▶ Record excerpts:
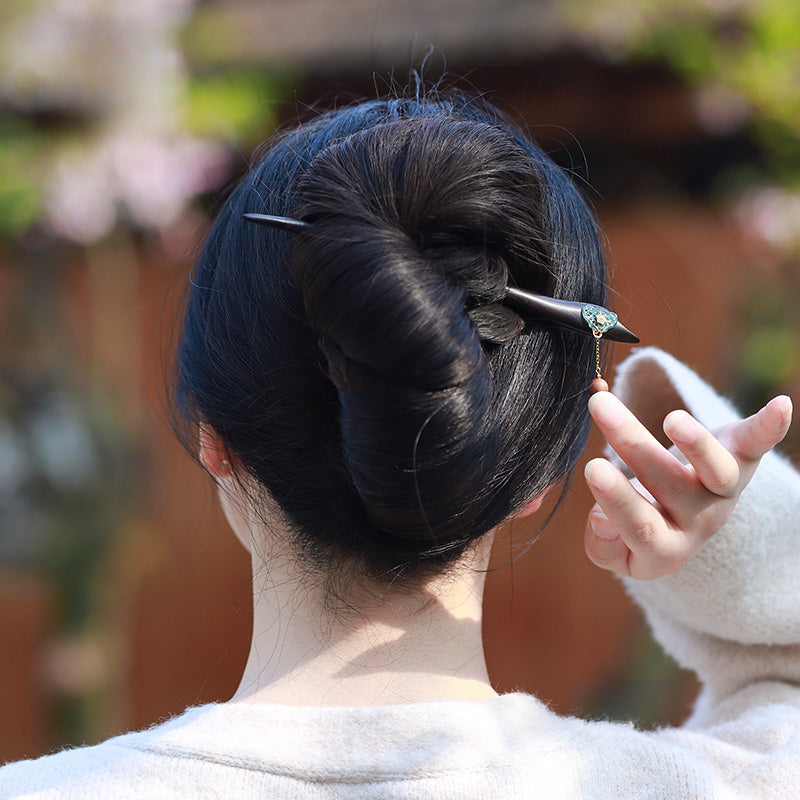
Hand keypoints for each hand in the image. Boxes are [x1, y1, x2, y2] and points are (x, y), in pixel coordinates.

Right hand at [583, 391, 792, 579]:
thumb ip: (601, 542)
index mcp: (664, 550)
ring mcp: (724, 491)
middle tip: (603, 415)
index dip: (619, 502)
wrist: (684, 516)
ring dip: (699, 445)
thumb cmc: (640, 521)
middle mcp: (700, 524)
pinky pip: (760, 443)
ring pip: (720, 473)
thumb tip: (601, 519)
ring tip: (673, 421)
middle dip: (636, 451)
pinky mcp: (742, 458)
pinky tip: (781, 405)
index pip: (643, 530)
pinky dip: (771, 426)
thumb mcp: (613, 547)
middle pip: (671, 488)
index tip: (593, 469)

▶ What you will do: It would help to have the listing above repeated exactly, with all images removed.

▶ Written reply:
Hand keypoints for each hand in the image. Boxes are [x1, y1, x2, y2] and points are (x, y), in pixel coordinates.

Right hand at [583, 391, 792, 579]:
thumb ip: (601, 542)
index mcp: (664, 550)
ring mcp: (724, 491)
middle tip: (603, 415)
index dip: (619, 502)
wrist: (684, 516)
ring dip: (699, 445)
thumb cmc: (640, 521)
middle mcp: (700, 524)
pinky pip: (760, 443)
ring pip: (720, 473)
thumb tip: (601, 519)
ring tip: (673, 421)
middle dip: (636, 451)
pinky mcp: (742, 458)
pinky tip: (781, 405)
index pip: (643, 530)
pinky dip: (771, 426)
thumb mcp: (613, 547)
middle pip: (671, 488)
index tip: (593, 469)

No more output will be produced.